EXERCISE REQUIREMENTS =>
Reproduce the part of the text on profit shifting by European banks that opens with the words containing "Key results" and closes with "without profit shifting.", switching "reported earnings" to "declared earnings".

Corporate tax avoidance

How much profit shifting do European banks do?


Research by Fatica & Gregori 2020

Fatica and Gregori estimate the extent of profit shifting by European banks based on their country-by-country reports from 2014 to 2016. To increase financial transparency in the aftermath of the financial crisis, European banks are required to publicly report turnover, profits before tax, taxes paid and number of employees for each country where they have affiliates since 2014. The authors collected this data from the largest and systemically relevant multinational banks to analyse their profit shifting behaviour.

Their econometric approach builds on the idea that in the absence of tax-motivated profit shifting, economic activity and other control variables such as GDP per capita or the quality of governance should explain the profitability of the banks’ foreign affiliates in each country. However, they find that profits are also sensitive to the differentials in tax rates between the affiliates’ host country and the rest of the corporate group, which is commonly interpreted as evidence of profit shifting: The higher the tax burden faced by banks in the host country compared to the other foreign jurisdictions in which the group operates, the lower is the level of reported earnings. This constatation holds both for differences in statutory and effective tax rates.

Their estimation results further suggest that the effect of tax rates on the level of pre-tax earnings is much stronger for affiliates based in tax havens than for affiliates in non-havens. Reported profits in tax havens are higher when the level of regulatory quality is lower, which, according to the authors, might indicate that an opaque regulatory framework favours profit shifting by banks.

Key results

  • The higher the tax burden faced by banks in the host country compared to the other foreign jurisdictions in which the group operates, the lower is the level of reported earnings.
  • The effect of the tax rate differential on reported earnings is stronger for affiliates based in tax havens. The average semi-elasticity of profits with regard to the effective tax rate is 2.23 for non-havens and 4.99 for tax havens.
  • Overall, the authors estimate that 21% of banks’ profits are shifted to avoid taxation and that profits in tax havens are 51% higher than they would be without profit shifting.

DATA ENTRIES =>

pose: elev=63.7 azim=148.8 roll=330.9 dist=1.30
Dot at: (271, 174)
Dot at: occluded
==
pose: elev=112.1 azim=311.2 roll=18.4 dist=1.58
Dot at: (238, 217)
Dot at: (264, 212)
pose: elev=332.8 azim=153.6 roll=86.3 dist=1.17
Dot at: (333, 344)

OUTPUT FOR THIS EXERCISE =>
Key results

  • The higher the tax burden faced by banks in the host country compared to the other foreign jurisdictions in which the group operates, the lower is the level of declared earnings.
  • The effect of the tax rate differential on declared earnings is stronger for affiliates based in tax havens. The average semi-elasticity of profits with regard to the effective tax rate is 2.23 for non-havens and 4.99 for tax havens.
  • Overall, the authors estimate that 21% of banks’ profits are shifted to avoid taxation and that profits in tax havens are 51% higher than they would be without profit shifting.